Nurse discovers premature baby she cared for 28 years ago is now her colleague and the pictures are everything
A nurse got a heartwarming surprise when she discovered that one of her colleagues was a premature baby that she had cared for 28 years ago.
Vilma Wong, a nurse in the neonatal intensive care unit at Lucile Packard Children's Hospital, thought she recognised the name of Brandon Seminatore, a second-year paediatric neurology resident.
"Brandon was on my team and taking care of one of my patients. I asked who he was and his last name sounded very familiar," she told the hospital's website. "I kept asking questions, like where he was from and he told me he was from San Jose, and that as a matter of fact, he was a premature baby born at our hospital. I then got very suspicious because I remember being the primary nurse to a baby with the same last name."
"To confirm my suspicion, I asked him if his dad was a police officer. And there was a big silence. Then he asked me if I was Vilma. I said yes! I was in shock initially, but overjoyed to know that I took care of him almost 30 years ago and now he’s a pediatric resident to the same population he was part of when he was born."

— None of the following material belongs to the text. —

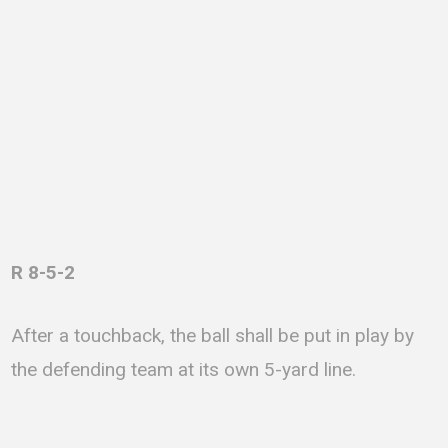
R 8-5-2
After a touchback, the ball shall be put in play by
the defending team at its own 5-yard line.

As it turns out, Seminatore's mother, who had kept a photo of Wong holding her son, had asked him to ask around for the nurse when he started his residency, but he simply assumed that she would have retired by then.
Seminatore, who was born weighing only two pounds and six ounces in April 1990 after an emergency C-section, told Mercury News that he couldn't believe that Wong remembered caring for him.

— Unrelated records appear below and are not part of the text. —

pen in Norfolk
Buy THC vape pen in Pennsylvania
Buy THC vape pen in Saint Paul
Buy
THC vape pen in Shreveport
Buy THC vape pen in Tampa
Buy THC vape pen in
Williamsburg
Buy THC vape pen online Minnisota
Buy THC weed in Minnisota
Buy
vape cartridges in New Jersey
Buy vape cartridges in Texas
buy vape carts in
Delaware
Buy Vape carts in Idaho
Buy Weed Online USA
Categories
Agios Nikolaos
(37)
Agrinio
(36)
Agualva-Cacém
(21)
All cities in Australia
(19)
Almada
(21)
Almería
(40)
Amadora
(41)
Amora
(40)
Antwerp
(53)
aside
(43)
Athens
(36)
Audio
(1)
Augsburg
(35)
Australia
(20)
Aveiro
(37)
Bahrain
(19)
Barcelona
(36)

"Meeting Vilma was a surreal experience," he said. "She cares deeply for her patients, to the point that she was able to remember a patient’s name almost three decades later."
"Meeting Vilma showed me the dedication and love she has for her career,” Brandon continued. Not all of us will get the chance to see our patients grow up, and I was so happy to be able to share that moment with her."
Wong has been a nurse in the NICU at Lucile Packard Children's Hospital for 32 years now. Speaking about her career, Wong stated "Although it is a very challenging profession, being a NICU nurse is also very rewarding. I consider myself very lucky to be in a profession that I love, and to make a difference in somebody’s life."
She told the Mercury News that it was "a joy" to meet Seminatore once more, and as a healthy adult to boot. "As a nurse, it's kind of like your reward."
Seminatore echoed Wong's sentiments when reflecting on the bond they share. "We all try to give our patients the best chance to grow up happy and healthy. This story is for families with children who have had a rough start in life. I want to give them hope."